Les herbes folles si propone come sfrontata messa a nudo di un vuoto narrativo che dia risalto all'unica cosa che conta sul serio: il fare cinema, perché se è vero che Resnais rimane dalle parti di Cuori, è vero altresì che, da quello, quest'ultimo lavoro si differenzia per il marcato carattere autoconsapevole, quale pellicola più esibitamente teorica: innanzi tutto è evidente la struttura, che è bipartita con i due personaggi che agiscono prima in parallelo - l'incipit è programmatico: lei nel negozio di scarpe (tante scarpe), lui al negozio di orologi (tanti orologi) e poi si incrociano (la passione del volo, che segnerà il loro destino); poi il frequente ricorso alla dissolvenza che, oltre a segnare palesemente l'immagine, lascia forte la sensazione di una sospensione, il dubbio di un onirismo (il furto della borsa, il ritrovamento del portafoglio da parte di Georges e il volto di Marguerite nella vasca da bagno sono frammenti che, insieme ai carrelli sull'erba, punteggiano l'intero film: che siano le matrici da cui le altre immagini prendono vita?).
È insomma possibile immaginare Les herbes folles quale grande atto d'amore nei confronti del cinema - sotto forma di riflessione sul mezzo e sulla possibilità di utilizzarlo in libertà - condotta attraverso un'autodenuncia quasi godardiana: l'insistito ricorrere dell'insegna del cinema, il riferimento preciso a una pellicola hollywoodiana - I Ponti di Toko-ri di Robson - la cui trama viene ironicamente snocciolata in dieci secondi dal narratore, l'uso della fanfara della 20th Century Fox e la falsa chiusura in lieto Fin-e, il riavvicinamento al contrario di George all'ingresso del cinema che segna quasi una riconsegna del personaggio a un ambito immaginario preciso, i vari gradi di commedia (quasi lubitschiana), l'uso artificioso della magnifica tavolozza cromatica, la scelta di uno score hollywoodiano (di Mark Snow, già in Cuori). i due zoom "da serie B" nella scena di Marguerite dal meccanico (comunque i generi citati, direttamente o indirettamente, portano a un catalogo), la stessa scelta del cognome della protagonista [2], tutti elementi che hanno la chiara funzione di mettere a nudo il dispositivo di un film in cui è da ammirare l'anarchia controllata dell'arte di Resnais, un ottantasettenne che gira con l'entusiasmo di un ventenne, che non rinuncia a sperimentare, che, superate le fredde analisi del passato (si riguardi oggi Mon oncle d'Amerique), si dimostra un botanico felicemente, teneramente empatico con le erbacce di cui osserva l'incontrollato germogliare.

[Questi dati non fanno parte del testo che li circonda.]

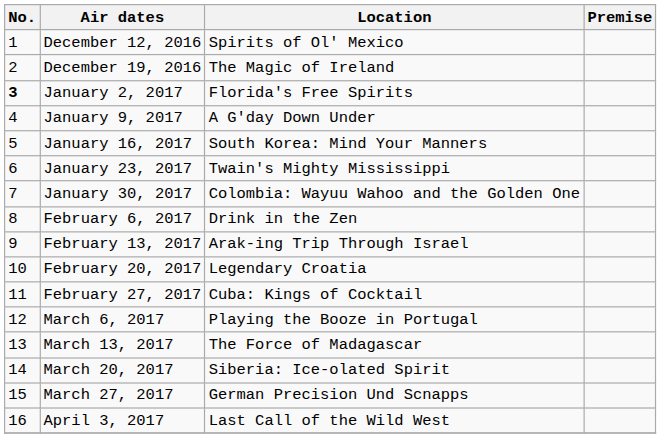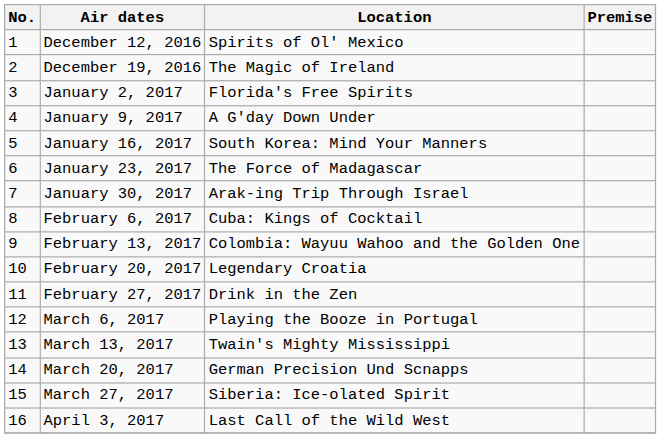January 2, 2017 | No.: bold -> normal
January 23, 2017 | Location: Twain's Mighty Mississippi -> The Force of Madagascar
January 30, 2017 | Location: Colombia: Wayuu Wahoo and the Golden One -> Arak-ing Trip Through Israel
February 6, 2017 | Location: Drink in the Zen -> Cuba: Kings of Cocktail
February 13, 2017 | Location: Arak-ing Trip Through Israel -> Colombia: Wayuu Wahoo and the Golden One
February 27, 2017 | Location: Cuba: Kings of Cocktail -> Drink in the Zen
March 13, 2017 | Location: The Force of Madagascar -> Twain's Mighty Mississippi
March 20, 2017 | Location: Siberia: Ice-olated Spirit -> German Precision Und Scnapps
March 27, 2017 | Location: German Precision Und Scnapps -> Siberia: Ice-olated Spirit
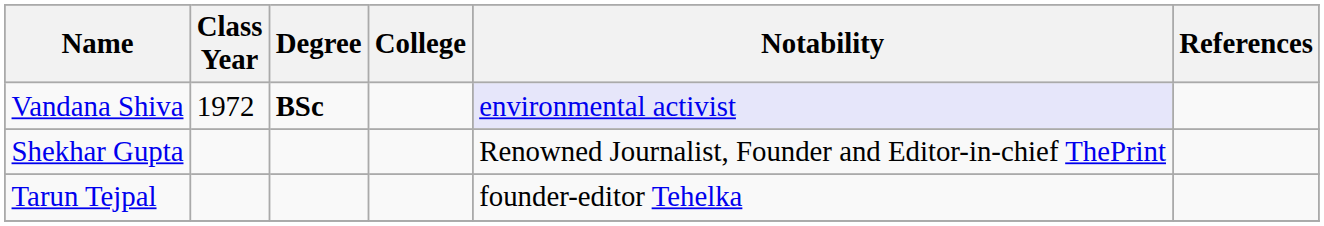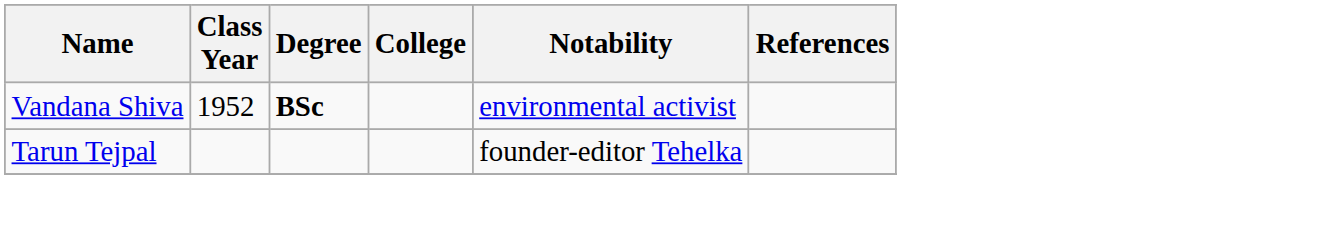Vandana Shiva | Class Year: 1972 -> 1952
Vandana Shiva | Notability: lavender background -> no background
- row: Shekhar Gupta | Renowned Journalist, Founder and Editor-in-chief ThePrint
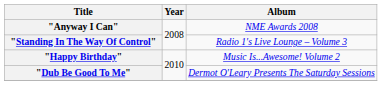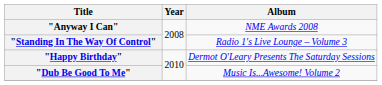"Happy Birthday" | Album: Music Is...Awesome! Volume 2 -> Dermot O'Leary Presents The Saturday Sessions
"Dub Be Good To Me" | Album: Dermot O'Leary Presents The Saturday Sessions -> Music Is...Awesome! Volume 2
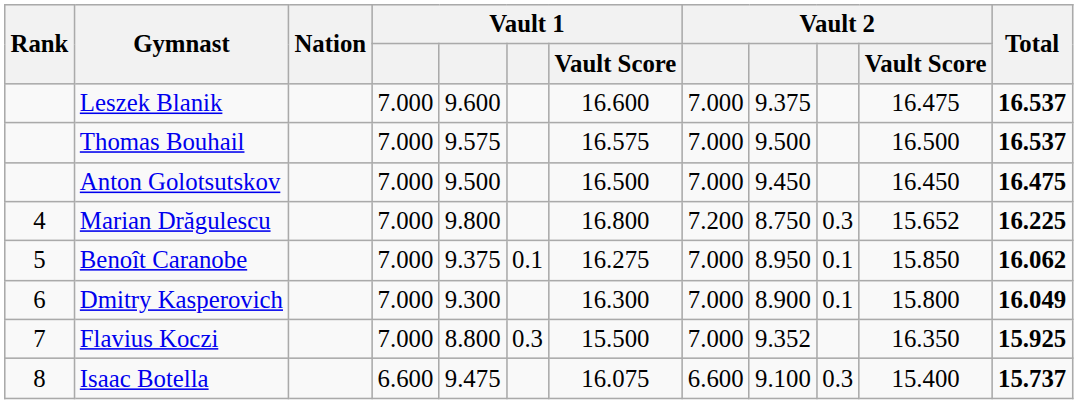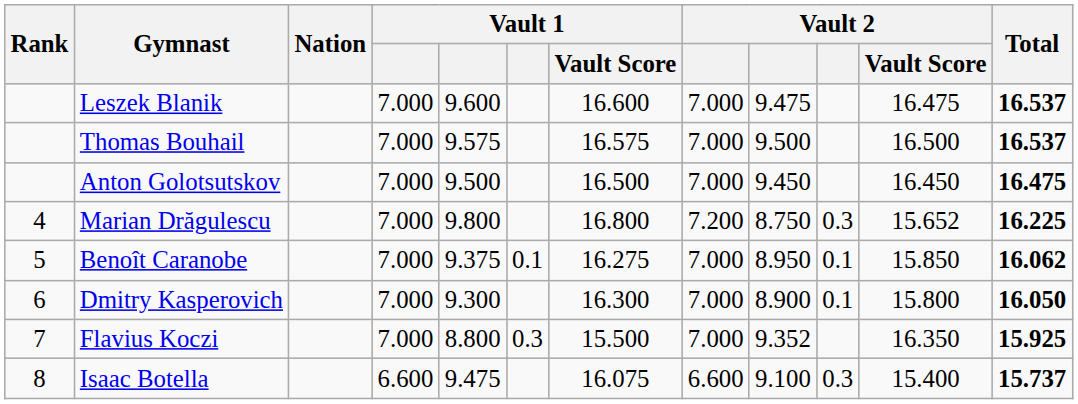Leszek Blanik | column 9: 9.375 -> 9.475
Dmitry Kasperovich | Total: 16.049 -> 16.050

[1] Ci pare, a tal proposito, bellissima e pertinente all’analisi critica del film la dichiarazione rilasciata dallo scrittore: Resnais non filma la letteratura, compone delle immagini che ci parlano d’altro - di cosa non saprei -, ma ciò si vede, ed è questo che il cinema deve essere.
[2] I titoli di testa contestualizzano il film in un'altra dimensione.